● JOB
Copy each line of the material in which the word "grès" appears.

● ENTRIES SUPPLIED
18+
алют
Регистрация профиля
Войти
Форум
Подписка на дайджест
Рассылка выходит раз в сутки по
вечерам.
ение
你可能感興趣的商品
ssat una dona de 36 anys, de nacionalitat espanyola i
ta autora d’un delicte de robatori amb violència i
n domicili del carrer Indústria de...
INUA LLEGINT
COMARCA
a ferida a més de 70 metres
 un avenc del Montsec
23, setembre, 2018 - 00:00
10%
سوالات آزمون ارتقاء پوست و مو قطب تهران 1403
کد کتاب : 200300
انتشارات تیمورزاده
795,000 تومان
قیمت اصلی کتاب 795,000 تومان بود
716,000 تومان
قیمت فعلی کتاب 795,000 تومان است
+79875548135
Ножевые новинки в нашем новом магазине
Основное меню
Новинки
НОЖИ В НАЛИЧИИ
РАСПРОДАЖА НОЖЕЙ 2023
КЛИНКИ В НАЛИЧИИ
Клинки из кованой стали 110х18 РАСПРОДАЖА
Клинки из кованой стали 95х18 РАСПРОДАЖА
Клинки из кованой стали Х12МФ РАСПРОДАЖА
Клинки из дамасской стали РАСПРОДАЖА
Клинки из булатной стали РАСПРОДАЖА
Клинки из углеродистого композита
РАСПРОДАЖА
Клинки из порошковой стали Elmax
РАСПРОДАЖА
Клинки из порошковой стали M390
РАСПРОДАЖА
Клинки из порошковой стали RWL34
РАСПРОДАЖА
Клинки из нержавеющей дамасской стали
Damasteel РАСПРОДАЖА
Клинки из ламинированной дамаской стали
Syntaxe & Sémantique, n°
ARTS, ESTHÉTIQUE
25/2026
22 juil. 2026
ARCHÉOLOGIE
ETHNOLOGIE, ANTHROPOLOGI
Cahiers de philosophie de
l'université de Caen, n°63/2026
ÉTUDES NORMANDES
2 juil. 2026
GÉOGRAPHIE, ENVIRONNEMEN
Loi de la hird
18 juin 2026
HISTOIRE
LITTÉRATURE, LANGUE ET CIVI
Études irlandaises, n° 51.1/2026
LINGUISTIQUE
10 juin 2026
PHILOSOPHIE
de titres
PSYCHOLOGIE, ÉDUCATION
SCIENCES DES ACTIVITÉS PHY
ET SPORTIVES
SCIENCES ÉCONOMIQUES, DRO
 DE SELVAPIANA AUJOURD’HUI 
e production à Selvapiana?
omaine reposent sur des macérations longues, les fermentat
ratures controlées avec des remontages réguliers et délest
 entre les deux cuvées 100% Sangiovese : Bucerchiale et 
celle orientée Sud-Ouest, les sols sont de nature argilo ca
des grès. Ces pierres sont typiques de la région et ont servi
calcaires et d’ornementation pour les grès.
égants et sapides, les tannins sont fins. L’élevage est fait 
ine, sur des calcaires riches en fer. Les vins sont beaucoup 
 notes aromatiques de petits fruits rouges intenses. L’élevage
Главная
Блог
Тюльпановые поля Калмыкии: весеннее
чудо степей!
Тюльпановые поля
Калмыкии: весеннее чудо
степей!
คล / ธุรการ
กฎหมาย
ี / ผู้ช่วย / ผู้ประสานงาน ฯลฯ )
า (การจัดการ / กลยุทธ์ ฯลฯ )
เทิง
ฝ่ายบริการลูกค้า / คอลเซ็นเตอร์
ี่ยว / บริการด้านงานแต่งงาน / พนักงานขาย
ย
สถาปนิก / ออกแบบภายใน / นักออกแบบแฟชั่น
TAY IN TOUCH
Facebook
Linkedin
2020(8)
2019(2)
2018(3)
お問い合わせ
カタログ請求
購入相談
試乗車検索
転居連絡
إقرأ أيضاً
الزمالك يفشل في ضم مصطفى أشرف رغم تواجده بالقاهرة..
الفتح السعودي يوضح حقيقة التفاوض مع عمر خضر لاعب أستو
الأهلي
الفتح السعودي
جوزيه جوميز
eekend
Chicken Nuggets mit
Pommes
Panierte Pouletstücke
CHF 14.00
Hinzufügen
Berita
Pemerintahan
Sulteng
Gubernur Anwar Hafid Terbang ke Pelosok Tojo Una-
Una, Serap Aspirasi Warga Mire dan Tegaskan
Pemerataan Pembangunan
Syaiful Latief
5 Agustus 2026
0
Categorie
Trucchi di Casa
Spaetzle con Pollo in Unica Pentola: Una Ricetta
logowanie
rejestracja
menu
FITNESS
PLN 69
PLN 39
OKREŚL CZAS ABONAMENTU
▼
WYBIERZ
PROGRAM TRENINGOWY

● TASK SOLUTION
des grès. Ces pierres sont typiques de la région et ont servi
calcaires et d’ornementation pour les grès.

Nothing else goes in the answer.